→ **Problem description**:
Print the listing below word for word, line by line, but leave out every picture line.

(Short-answer chart tasks)

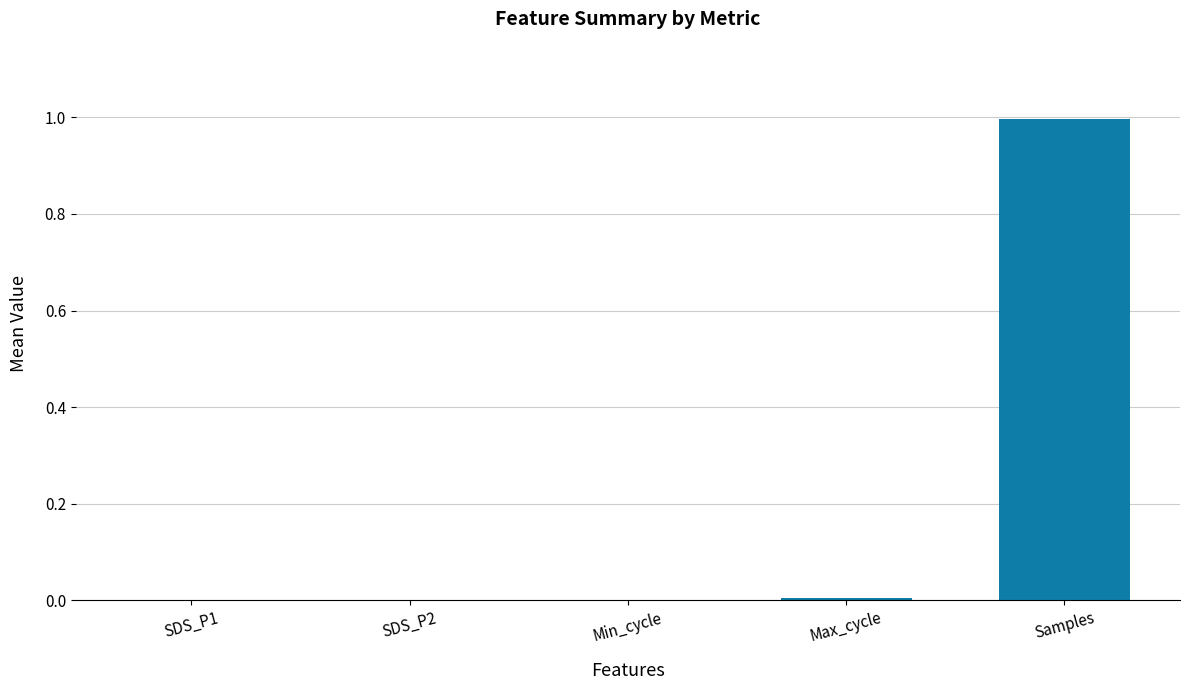

What is the approximate value at Samples?

1.0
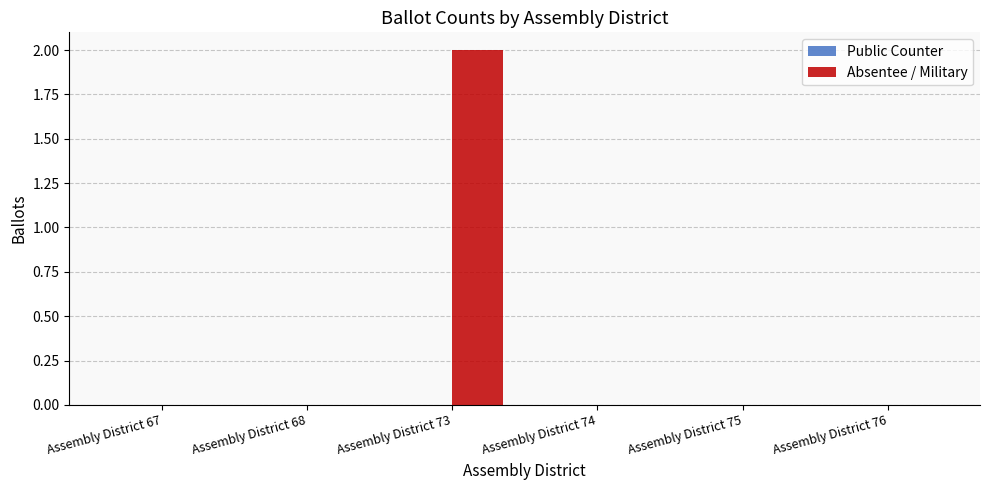

The value at Assembly District 75 is -1. True or false?

False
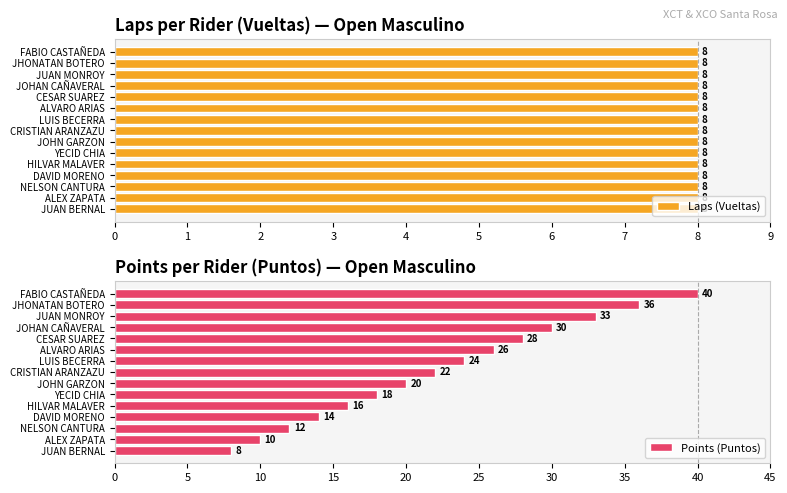

List the series in order of their overall mean, highest first.

Points (Puntos), Laps (Vueltas)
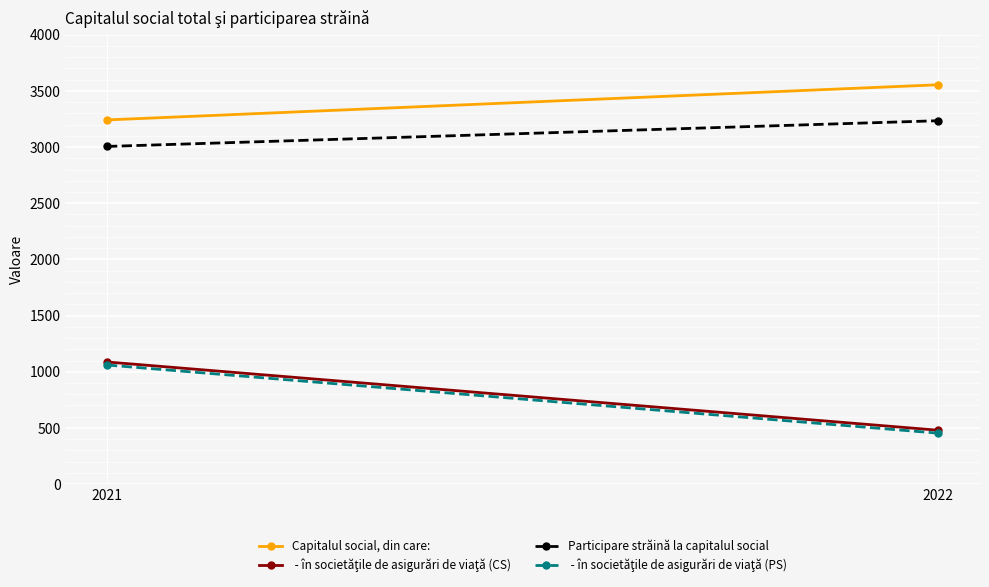

Which has a higher value, 2021 or 2022?

2022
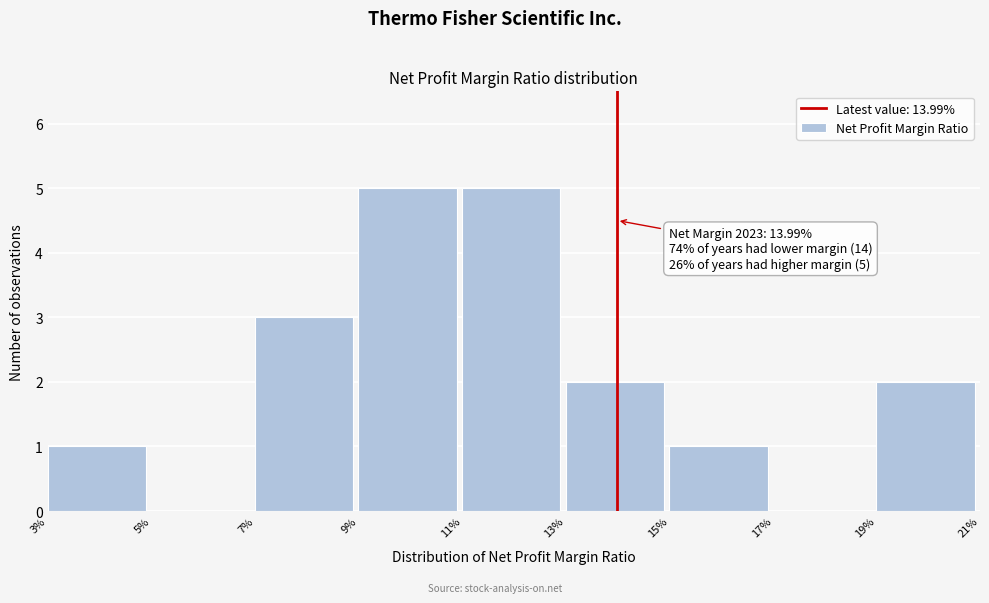

Reading left to right, transcribe all the data shown in this chart.

3%=1	5%=0	7%=3	9%=5	11%=5	13%=2	15%=1	17%=0	19%=2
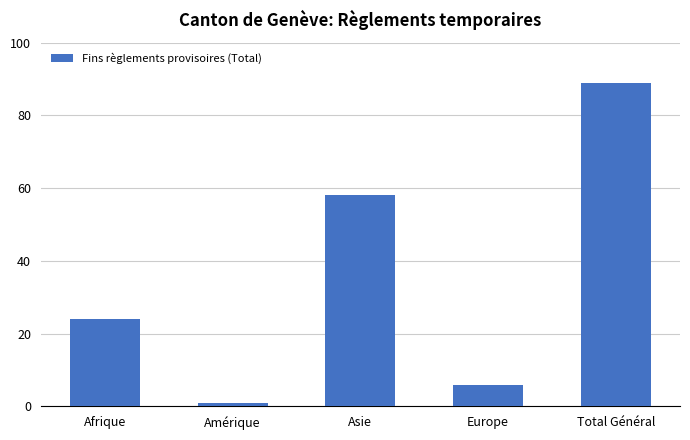

True or false: the data shows 93 at Asie.

False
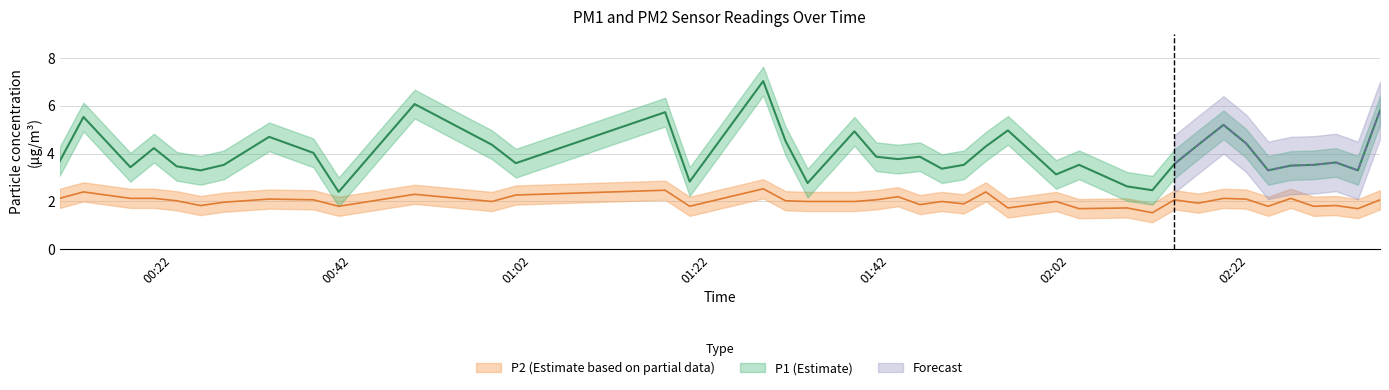

How many distinct data groups are displayed?

2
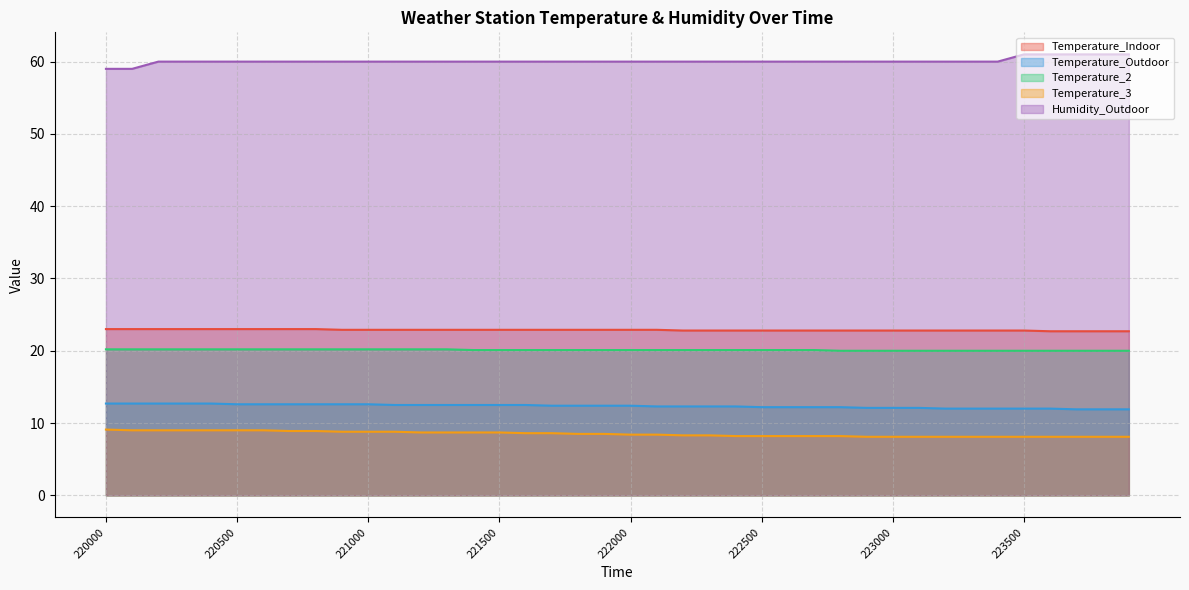

Is it true that Temperature_2 equals 13.8 at 221400?

False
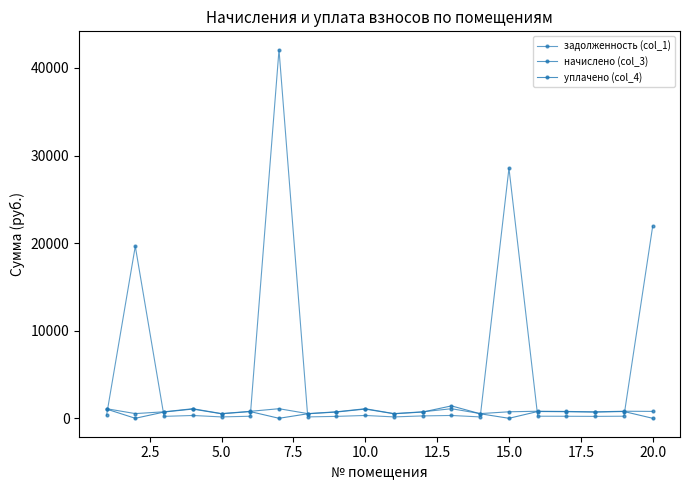

Which series has the largest total across all categories?

задолженность (col_1)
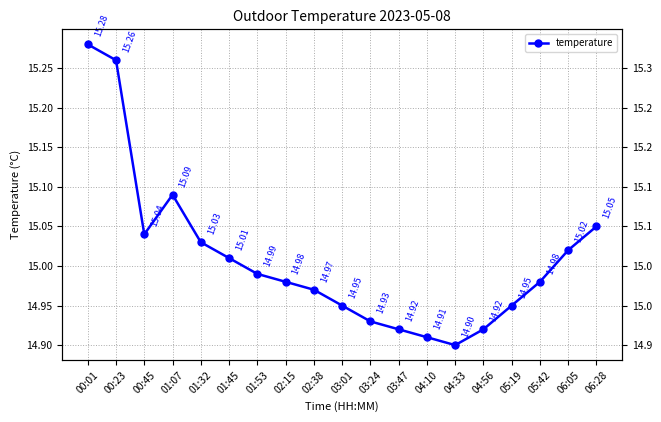

At which category does the data reach its first local valley?

00:45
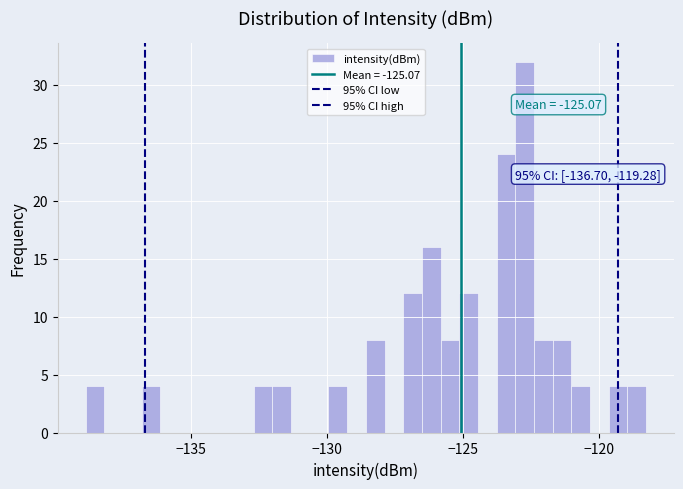

Read against the x-axis, roughly where is the centre of the tallest bar?

-122.5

→ **Your solution**:
What is the approximate value at Samples?

1.0

The value at Assembly District 75 is -1. True or false?

False

List the series in order of their overall mean, highest first.

Points (Puntos), Laps (Vueltas)

Which has a higher value, 2021 or 2022?

2022

Reading left to right, transcribe all the data shown in this chart.

3%=1	5%=0	7%=3	9%=5	11%=5	13%=2	15%=1	17%=0	19%=2

True or false: the data shows 93 at Asie.

False

How many distinct data groups are displayed?

2

Is it true that Temperature_2 equals 13.8 at 221400?

False

Which series has the largest total across all categories?

задолженность (col_1)

At which category does the data reach its first local valley?

00:45

Read against the x-axis, roughly where is the centre of the tallest bar?

-122.5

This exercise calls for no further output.